Introduction
Reading files programmatically is very common, often a situation arises for downloading a file from S3 or GCS and extracting text from the files for further processing or modifying the file based on some condition. The most usual scenario is to process .csv or .xlsx files. Reading PDF files in Python is fun, there is an existing library called PyPDF2 which has a collection of a lot of useful functions and classes which makes PDF file reading, text extraction extremely useful. The article explains how to read a PDF file using PyPDF2, article also covers some useful scenarios like identifying the no. of pages in PDF, details about the PDF, extracting text from a specific page, accessing the page contents, and moving the text of a set of pages to a separate file.
Installation
The installation of PyPDF2 is very simple and usual, using pip install, the below image showcases the command and logs after successful installation.
Classes
In the example a pdf file of 424 pages will be read and parsed, the PyPDF2 library has 4 main Objects
- PDFFileReader – Main object for PDF file reading
- PDFFileWriter – Main object for creating a PDF file
- PDFFileMerger – Merging Multiple PDFs to one
- PageObject – This class represents a single page in the PDF.
The theme of the article is to read and process PDF files, we have to focus on 2 classes for that, PDFFileReader and PageObject.
Reading PDF
For reading a PDF file, first, we need to import PyPDF2 and instantiate a PDFFileReader object.
import PyPDF2
doc = PyPDF2.PdfFileReader(‘Data Visualization with Python Pragmatic Eyes.pdf ')
Through getDocumentInfo() / documentInfo attribute we can access the PDF’s information dictionary like Title, Licensed to, Creator, PDF creation date etc.
import PyPDF2
doc = PyPDF2.PdfFileReader(‘Data Visualization with Python Pragmatic Eyes.pdf')
doc.getDocumentInfo()
For calculating the number of pages in the PDF, the PyPDF2 has a method getNumPages() or numPages attribute that can be used.
import PyPDF2
doc = PyPDF2.PdfFileReader(‘Data Visualization with Python Pragmatic Eyes.pdf')

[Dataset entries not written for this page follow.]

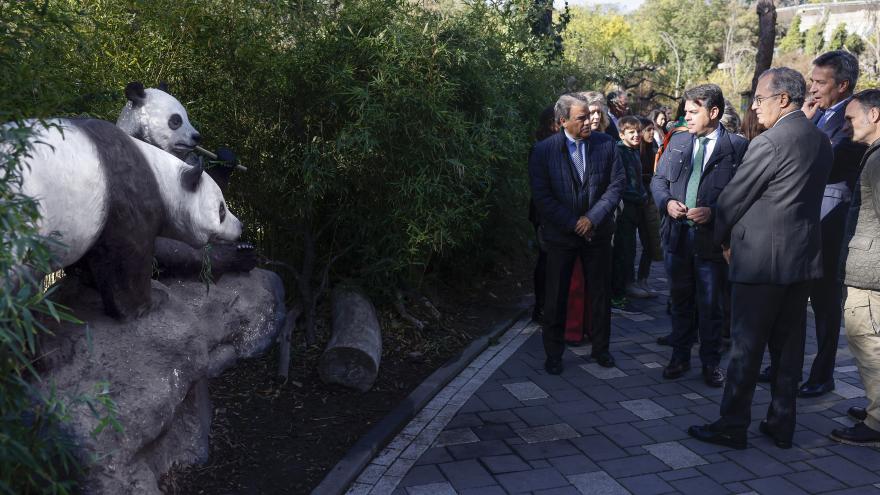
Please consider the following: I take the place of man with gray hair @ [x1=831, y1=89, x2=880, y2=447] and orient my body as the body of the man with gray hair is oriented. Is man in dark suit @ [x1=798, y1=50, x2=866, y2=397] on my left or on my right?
on my right

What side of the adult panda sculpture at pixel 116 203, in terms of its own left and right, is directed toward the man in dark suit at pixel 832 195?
front

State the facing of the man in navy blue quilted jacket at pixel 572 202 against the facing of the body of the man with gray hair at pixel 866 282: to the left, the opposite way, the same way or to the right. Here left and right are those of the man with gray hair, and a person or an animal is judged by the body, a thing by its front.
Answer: to the left

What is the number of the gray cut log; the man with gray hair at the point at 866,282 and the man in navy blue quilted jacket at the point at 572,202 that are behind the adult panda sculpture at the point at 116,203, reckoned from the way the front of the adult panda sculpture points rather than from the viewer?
0

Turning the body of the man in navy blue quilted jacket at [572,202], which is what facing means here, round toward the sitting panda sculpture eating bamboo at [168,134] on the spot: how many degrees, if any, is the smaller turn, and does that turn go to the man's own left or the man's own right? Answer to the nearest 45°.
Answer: approximately 45° to the man's own right

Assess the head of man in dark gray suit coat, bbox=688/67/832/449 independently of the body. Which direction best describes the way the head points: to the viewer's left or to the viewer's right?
to the viewer's left

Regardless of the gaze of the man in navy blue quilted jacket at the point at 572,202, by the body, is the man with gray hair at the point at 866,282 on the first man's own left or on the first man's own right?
on the first man's own left

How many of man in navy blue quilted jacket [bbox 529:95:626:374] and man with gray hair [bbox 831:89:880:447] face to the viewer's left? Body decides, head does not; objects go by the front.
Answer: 1

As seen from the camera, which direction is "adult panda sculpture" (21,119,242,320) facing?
to the viewer's right

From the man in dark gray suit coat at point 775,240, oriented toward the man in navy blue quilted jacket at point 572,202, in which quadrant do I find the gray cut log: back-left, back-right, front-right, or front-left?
front-left

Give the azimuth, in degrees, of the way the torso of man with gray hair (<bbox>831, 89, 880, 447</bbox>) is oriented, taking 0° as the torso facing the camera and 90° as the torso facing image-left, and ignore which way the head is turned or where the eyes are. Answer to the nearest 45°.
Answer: approximately 90°

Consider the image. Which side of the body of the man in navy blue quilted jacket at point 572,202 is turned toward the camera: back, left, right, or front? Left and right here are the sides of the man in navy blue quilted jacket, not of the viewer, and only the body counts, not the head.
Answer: front

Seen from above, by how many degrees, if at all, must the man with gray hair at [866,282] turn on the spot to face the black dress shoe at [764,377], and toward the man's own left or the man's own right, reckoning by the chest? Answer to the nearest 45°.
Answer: approximately 45° to the man's own right
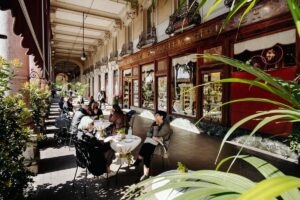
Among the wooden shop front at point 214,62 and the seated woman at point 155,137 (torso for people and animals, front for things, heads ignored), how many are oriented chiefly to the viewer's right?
0

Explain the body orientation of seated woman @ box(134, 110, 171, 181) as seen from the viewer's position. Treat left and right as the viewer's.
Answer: facing the viewer and to the left of the viewer

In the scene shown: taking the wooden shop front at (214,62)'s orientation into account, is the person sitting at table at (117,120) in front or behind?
in front

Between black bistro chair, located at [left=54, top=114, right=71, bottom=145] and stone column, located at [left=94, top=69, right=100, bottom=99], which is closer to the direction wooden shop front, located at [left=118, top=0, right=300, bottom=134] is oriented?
the black bistro chair

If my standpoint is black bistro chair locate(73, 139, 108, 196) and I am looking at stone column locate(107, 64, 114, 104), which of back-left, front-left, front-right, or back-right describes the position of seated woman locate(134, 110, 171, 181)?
front-right

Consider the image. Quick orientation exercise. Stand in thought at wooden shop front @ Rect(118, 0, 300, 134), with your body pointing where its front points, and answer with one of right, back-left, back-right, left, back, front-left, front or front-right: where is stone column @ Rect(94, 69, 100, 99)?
right

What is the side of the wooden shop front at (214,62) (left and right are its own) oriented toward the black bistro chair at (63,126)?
front

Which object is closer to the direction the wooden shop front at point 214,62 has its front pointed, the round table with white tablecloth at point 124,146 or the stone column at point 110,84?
the round table with white tablecloth

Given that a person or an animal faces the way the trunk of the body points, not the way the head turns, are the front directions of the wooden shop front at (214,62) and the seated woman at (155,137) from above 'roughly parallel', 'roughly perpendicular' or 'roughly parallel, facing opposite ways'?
roughly parallel

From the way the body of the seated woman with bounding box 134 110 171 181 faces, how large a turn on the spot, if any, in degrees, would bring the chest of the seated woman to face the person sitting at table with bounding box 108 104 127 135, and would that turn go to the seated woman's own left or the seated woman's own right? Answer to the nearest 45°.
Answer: approximately 90° to the seated woman's own right

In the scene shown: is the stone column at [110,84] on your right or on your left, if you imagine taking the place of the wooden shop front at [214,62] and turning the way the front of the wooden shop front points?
on your right

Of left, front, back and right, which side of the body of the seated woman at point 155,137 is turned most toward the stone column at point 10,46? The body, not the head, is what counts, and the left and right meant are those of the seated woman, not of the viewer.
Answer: front

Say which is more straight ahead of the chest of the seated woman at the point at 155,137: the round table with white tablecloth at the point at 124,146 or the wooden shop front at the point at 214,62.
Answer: the round table with white tablecloth

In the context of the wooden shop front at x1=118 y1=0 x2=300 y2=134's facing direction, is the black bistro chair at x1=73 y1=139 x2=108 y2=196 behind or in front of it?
in front

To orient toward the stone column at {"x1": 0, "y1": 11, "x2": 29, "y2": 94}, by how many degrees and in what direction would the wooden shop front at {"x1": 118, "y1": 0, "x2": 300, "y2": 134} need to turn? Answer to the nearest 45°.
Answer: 0° — it already faces it
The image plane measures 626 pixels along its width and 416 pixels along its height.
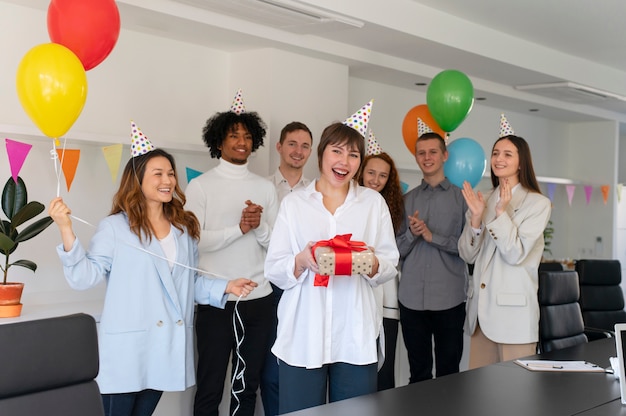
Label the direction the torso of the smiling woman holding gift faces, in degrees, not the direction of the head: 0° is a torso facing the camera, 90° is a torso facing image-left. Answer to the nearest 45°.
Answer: approximately 0°

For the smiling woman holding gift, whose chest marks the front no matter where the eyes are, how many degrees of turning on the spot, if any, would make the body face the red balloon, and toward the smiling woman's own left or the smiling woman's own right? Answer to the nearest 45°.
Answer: approximately 90° to the smiling woman's own right

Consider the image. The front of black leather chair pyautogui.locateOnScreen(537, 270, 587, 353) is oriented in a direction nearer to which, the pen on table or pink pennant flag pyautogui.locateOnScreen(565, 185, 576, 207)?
the pen on table

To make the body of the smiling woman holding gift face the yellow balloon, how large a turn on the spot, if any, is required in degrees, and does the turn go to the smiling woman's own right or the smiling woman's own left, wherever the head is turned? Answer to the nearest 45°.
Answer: approximately 90° to the smiling woman's own right

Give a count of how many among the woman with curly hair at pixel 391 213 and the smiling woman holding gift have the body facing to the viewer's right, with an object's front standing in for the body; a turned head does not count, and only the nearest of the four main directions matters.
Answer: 0

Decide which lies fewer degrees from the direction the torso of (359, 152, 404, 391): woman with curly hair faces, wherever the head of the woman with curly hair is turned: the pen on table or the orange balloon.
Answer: the pen on table
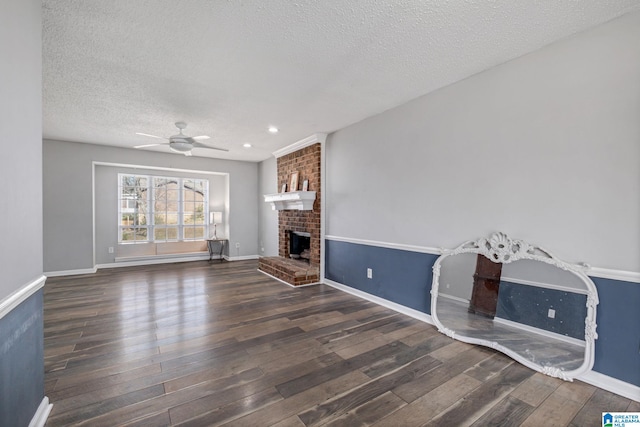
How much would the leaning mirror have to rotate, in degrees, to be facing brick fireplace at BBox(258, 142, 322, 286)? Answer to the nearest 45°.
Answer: approximately 45° to its right

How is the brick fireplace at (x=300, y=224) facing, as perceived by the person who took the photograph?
facing the viewer and to the left of the viewer

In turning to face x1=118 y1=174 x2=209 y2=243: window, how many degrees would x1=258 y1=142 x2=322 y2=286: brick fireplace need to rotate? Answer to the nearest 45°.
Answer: approximately 90° to its right

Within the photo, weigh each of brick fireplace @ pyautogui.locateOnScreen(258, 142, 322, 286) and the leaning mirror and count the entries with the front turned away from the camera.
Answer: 0

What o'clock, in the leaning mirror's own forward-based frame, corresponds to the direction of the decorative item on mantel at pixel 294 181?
The decorative item on mantel is roughly at 2 o'clock from the leaning mirror.

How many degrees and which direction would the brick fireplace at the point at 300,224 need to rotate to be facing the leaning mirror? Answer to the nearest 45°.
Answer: approximately 90° to its left
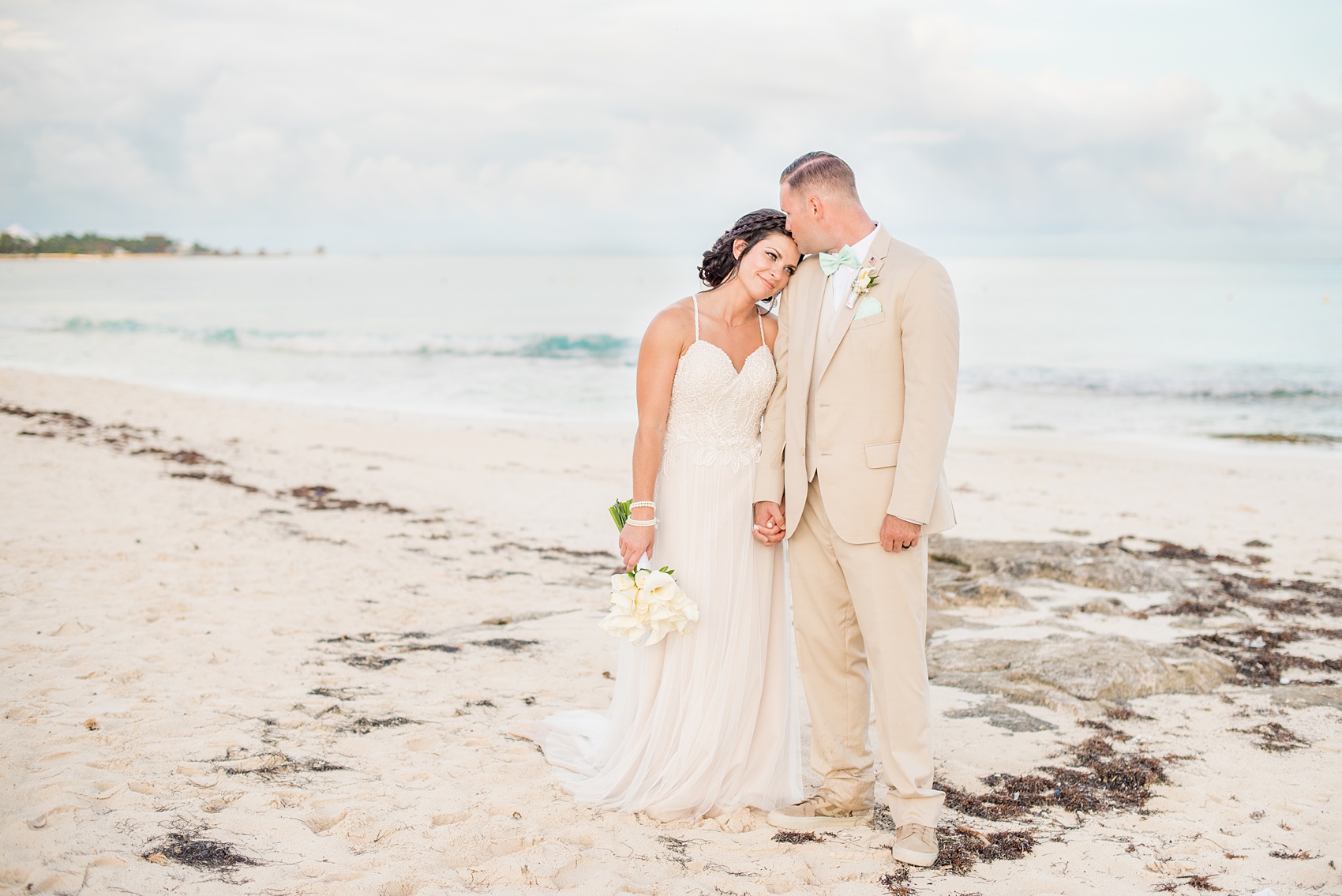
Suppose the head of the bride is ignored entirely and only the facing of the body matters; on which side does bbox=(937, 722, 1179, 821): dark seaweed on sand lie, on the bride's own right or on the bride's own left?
on the bride's own left

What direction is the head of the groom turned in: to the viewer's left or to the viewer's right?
to the viewer's left

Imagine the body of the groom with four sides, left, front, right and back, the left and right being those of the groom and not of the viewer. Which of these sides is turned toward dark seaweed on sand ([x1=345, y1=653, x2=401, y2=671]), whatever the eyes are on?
right

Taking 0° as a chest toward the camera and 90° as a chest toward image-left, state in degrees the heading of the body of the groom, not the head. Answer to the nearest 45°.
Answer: approximately 45°

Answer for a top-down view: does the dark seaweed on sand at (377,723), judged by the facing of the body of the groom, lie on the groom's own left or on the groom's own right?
on the groom's own right

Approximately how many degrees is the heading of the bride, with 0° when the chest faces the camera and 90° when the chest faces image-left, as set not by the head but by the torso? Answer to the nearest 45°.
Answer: approximately 315°
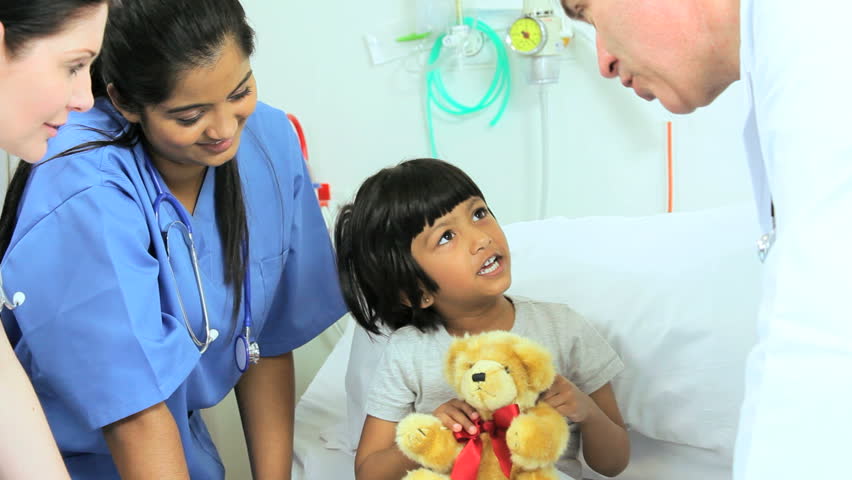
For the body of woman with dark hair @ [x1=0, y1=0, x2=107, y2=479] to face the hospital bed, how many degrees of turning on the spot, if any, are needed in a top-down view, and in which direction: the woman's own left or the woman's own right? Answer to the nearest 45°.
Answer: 0° — they already face it

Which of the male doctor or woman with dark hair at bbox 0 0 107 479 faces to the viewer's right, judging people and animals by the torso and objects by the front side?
the woman with dark hair

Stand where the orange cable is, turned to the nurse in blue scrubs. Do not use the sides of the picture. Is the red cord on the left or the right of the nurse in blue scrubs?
right

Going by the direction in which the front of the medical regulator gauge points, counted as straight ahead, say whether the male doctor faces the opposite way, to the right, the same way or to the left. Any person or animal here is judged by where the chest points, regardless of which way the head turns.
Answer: to the right

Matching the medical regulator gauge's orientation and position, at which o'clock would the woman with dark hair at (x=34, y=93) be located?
The woman with dark hair is roughly at 1 o'clock from the medical regulator gauge.

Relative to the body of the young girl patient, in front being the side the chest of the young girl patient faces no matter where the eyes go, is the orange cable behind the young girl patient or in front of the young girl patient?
behind

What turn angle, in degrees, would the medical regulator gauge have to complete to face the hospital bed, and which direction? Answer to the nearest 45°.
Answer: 0° — it already faces it

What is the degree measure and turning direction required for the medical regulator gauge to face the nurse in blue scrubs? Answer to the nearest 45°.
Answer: approximately 45° to its right

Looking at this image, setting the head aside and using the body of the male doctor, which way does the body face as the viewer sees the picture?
to the viewer's left

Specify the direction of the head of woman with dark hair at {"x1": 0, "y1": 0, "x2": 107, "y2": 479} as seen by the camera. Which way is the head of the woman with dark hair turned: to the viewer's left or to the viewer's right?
to the viewer's right
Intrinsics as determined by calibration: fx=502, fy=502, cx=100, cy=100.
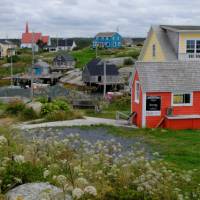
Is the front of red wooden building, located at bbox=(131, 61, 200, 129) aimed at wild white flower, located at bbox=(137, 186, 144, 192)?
yes

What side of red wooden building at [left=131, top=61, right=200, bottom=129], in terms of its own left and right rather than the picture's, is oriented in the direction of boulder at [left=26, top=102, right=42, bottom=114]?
right

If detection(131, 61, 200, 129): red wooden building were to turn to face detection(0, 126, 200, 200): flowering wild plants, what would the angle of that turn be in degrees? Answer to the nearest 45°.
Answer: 0° — it already faces it

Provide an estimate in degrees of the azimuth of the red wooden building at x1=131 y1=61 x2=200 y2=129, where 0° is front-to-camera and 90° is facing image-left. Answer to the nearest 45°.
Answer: approximately 0°

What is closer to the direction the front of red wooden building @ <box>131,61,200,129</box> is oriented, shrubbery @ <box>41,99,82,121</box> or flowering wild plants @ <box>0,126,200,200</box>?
the flowering wild plants

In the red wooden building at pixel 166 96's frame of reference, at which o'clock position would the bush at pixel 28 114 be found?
The bush is roughly at 3 o'clock from the red wooden building.

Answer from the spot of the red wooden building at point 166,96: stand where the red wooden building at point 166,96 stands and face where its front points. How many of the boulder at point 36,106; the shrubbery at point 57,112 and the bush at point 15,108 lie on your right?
3

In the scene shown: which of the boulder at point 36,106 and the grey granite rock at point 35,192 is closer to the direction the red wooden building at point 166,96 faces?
the grey granite rock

print('No. of Pages:', doc.numPages)
Through the isEncrypted method, we can identify whether the PDF file is encrypted or not
import PyPDF2
doc = PyPDF2.PdfFileReader(‘Data Visualization with Python Pragmatic Eyes.pdf ')
doc.isEncrypted # False
PageObject
The PageObject is a very useful object in PyPDF2, it has a collection of several useful methods for accessing a single page in PDF, PageObject will be returned whenever the getPage() function of PDFFileReader is accessed, but several other methods return PageObject implicitly.
For extracting the content of specific page in a PDF, a page number needs to be given to getPage() function which returns PageObject and PageObject has a function extractText() which extracts the text.
import PyPDF2
doc = PyPDF2.PdfFileReader(‘Data Visualization with Python Pragmatic Eyes.pdf')
doc.getPage(3).extractText()
With the help of extractText() method, let’s move the content from the PDF to a separate text file.
def createTextFromPDF():
data = ""
with open('demo.txt', 'w', encoding='utf-8') as file:
for page in range(1,5):
data = doc.getPage(page).extractText()
file.write(data)
createTextFromPDF()
demo.txt file
Summary
In the article we have seen how easy and convenient is to read PDF files using PyPDF2, article explained some of the utility functions like getDocumentInfo(), numPages, and functions from PageObject class like getPage, extractText. For reading PDF files PyPDF2 library is highly recommended.